Być może bowiem w roku 2030 wcale nie będzie nas o kilka milionów mniej, podobnie w roku 2050. Okazuje się, że prognozy sięgające tak daleko są zwyczajnie funta kłaków warte. Nawet bowiem przy zachowaniu wszelkich jakościowych standardów, oparciu się na niezawodnych i skonstruowanych z niezwykłą matematyczną precyzją modelach, nie da się ustalić w sposób wiarygodny, czy za 30–40 lat będzie nas 38 mln, czy 35 mln, a może jednak 40 mln.

Tym samym nie da się ustalić, jaka będzie proporcja młodych do starych, pracujących do emerytów i mieszkających nad Wisłą do emigrantów.
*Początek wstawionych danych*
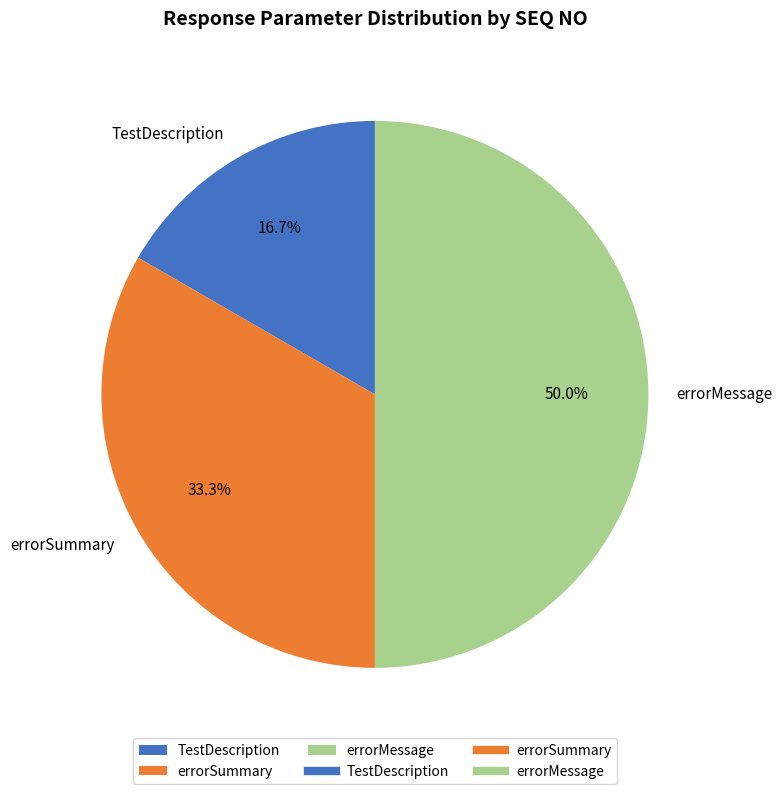

What is the largest slice in the pie chart?

errorMessage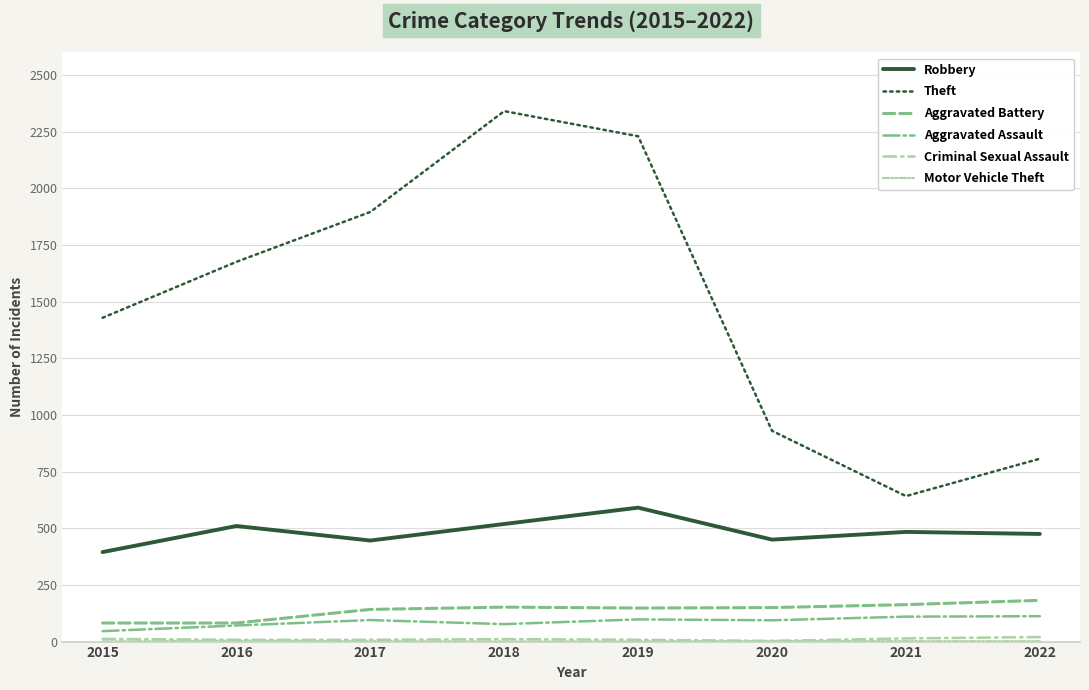

True or false: Aggravated Battery and Aggravated Assault intersect in this chart.

False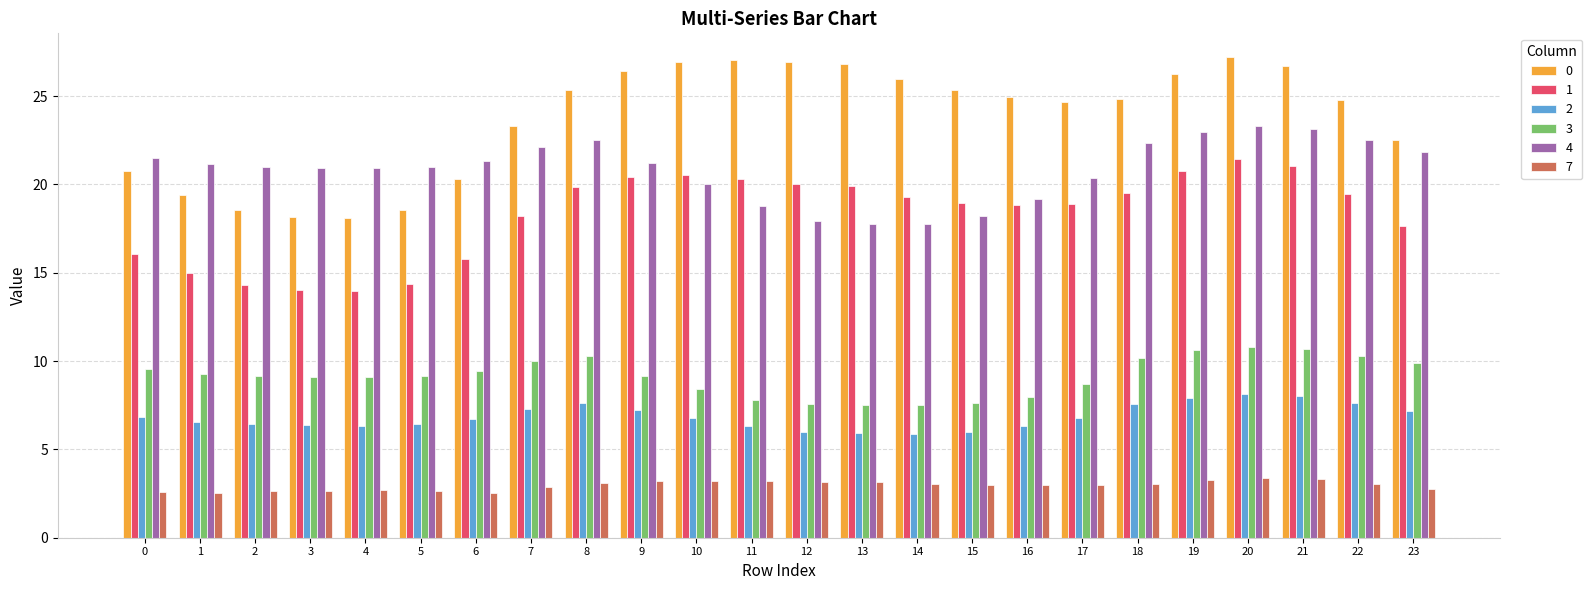

The 4 series shows 11.0 at 6. True or false?

False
Nie da się również oszacować, wysokości emerytur i innych świadczeń, liczby miejsc pracy, skali bezrobocia. Mówiąc wprost – rzetelnie nie da się określić właściwie żadnej gospodarczej miary, którymi posługujemy się obecnie. Podobnie jak nie da się przewidzieć pogody dalej niż na trzy dni do przodu, tak i gospodarki realnie dalej niż na trzy miesiące również.

W takiej sytuacji należy po prostu robić swoje bez względu na jakiekolwiek wyroki prognostyków. Tak będzie najlepiej.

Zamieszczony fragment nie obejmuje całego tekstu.